Text provided.
* * * * * * *

This is what I mean by a job dependents option set to false.

By doing that, I can reproduce the error easily, my jobs don't have any dependencies and meteor-job-collection seems to query mongoDB with an empty array. Just leave the example running for about one minute and the error will show.

vsivsi commented 7 years ago

Okay, thanks for that. I see the bug, weird that no one has ever encountered this before. Probably because cancelling dependent jobs is both the default behavior, and the normally correct thing to do. (Why would you want dependent jobs to remain waiting forever after their antecedent is cancelled? )

Anyway, I'll fix this and it will be in the next release whenever that is. In the meantime, just don't do this (set dependents: false) and you'll get no error.

Thanks for the bug report!

vsivsi commented 7 years ago

Fixed on master branch. Thanks again! I'll leave this open until I publish a release with this fix.

* * * * * * *

Data shown.
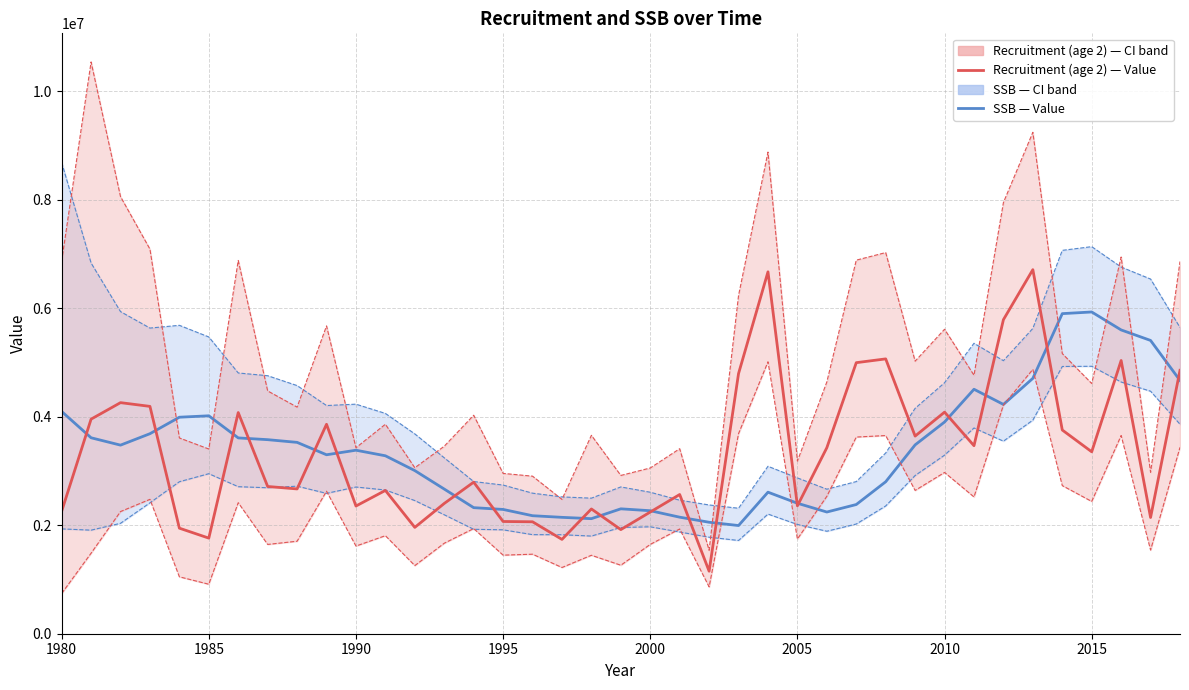

Is this an area chart (filled region under the line)?

No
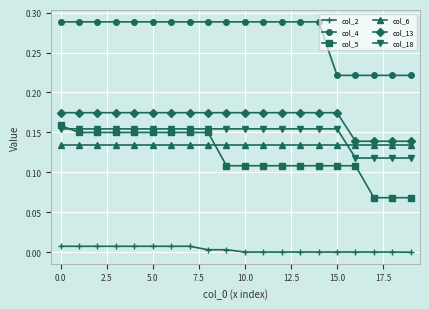

How many times do col_5 and col_6 cross each other?

1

* * * * * * *

Your assignment.
Write out the entire meteor-job-collection bug thread word for word, with nothing changed. This material plays no part in what you are asked to do.

Exercise answer.
This is what I mean by a job dependents option set to false.

By doing that, I can reproduce the error easily, my jobs don't have any dependencies and meteor-job-collection seems to query mongoDB with an empty array. Just leave the example running for about one minute and the error will show.

vsivsi commented 7 years ago

Okay, thanks for that. I see the bug, weird that no one has ever encountered this before. Probably because cancelling dependent jobs is both the default behavior, and the normally correct thing to do. (Why would you want dependent jobs to remain waiting forever after their antecedent is cancelled? )

Anyway, I'll fix this and it will be in the next release whenever that is. In the meantime, just don't do this (set dependents: false) and you'll get no error.

Thanks for the bug report!

vsivsi commented 7 years ago

Fixed on master branch. Thanks again! I'll leave this open until I publish a release with this fix.